**EXERCISE INSTRUCTIONS:** Using the entries below, copy exactly each line from the line with "Copyright Massachusetts Institute" up to and including the line with "categories: [package, v0.18]", with every picture left out.

Document images with source code:
::::::

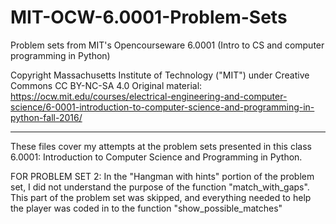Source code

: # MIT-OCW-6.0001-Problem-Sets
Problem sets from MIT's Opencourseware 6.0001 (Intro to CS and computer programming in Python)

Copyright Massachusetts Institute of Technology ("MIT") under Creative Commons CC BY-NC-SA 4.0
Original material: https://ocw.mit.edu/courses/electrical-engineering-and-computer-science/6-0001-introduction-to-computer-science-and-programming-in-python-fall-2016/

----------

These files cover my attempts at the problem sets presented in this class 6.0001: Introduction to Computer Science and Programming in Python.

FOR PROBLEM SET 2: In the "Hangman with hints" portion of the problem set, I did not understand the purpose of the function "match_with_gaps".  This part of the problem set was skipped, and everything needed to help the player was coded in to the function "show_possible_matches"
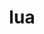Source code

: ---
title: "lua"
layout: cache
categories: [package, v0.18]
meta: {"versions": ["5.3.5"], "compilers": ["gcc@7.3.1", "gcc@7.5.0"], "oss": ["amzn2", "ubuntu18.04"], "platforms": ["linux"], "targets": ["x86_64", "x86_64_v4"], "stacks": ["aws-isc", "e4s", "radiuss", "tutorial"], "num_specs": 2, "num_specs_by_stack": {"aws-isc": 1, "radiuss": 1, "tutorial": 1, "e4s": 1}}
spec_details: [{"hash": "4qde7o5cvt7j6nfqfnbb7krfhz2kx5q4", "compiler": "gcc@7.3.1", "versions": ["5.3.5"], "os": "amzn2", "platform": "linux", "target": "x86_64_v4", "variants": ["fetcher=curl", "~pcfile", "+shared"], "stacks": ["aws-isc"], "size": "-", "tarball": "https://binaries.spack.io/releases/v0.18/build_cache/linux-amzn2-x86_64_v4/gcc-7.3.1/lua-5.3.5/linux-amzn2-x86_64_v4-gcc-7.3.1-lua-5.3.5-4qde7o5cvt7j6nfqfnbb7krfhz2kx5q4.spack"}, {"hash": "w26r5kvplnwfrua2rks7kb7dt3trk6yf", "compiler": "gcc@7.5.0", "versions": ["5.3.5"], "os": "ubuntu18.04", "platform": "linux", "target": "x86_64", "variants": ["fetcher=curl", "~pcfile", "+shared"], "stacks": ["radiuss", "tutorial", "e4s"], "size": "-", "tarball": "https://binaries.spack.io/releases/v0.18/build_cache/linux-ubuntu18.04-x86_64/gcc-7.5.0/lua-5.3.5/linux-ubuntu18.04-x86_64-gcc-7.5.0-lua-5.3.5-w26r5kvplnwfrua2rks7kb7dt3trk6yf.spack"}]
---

::::::

**ANSWER:**
Copyright Massachusetts Institute of Technology ("MIT") under Creative Commons CC BY-NC-SA 4.0
Original material: https://ocw.mit.edu/courses/electrical-engineering-and-computer-science/6-0001-introduction-to-computer-science-and-programming-in-python-fall-2016/

----------

These files cover my attempts at the problem sets presented in this class 6.0001: Introduction to Computer Science and Programming in Python.

FOR PROBLEM SET 2: In the "Hangman with hints" portion of the problem set, I did not understand the purpose of the function "match_with_gaps".  This part of the problem set was skipped, and everything needed to help the player was coded in to the function "show_possible_matches"
Source code

: ---
title: "lua"
layout: cache
categories: [package, v0.18]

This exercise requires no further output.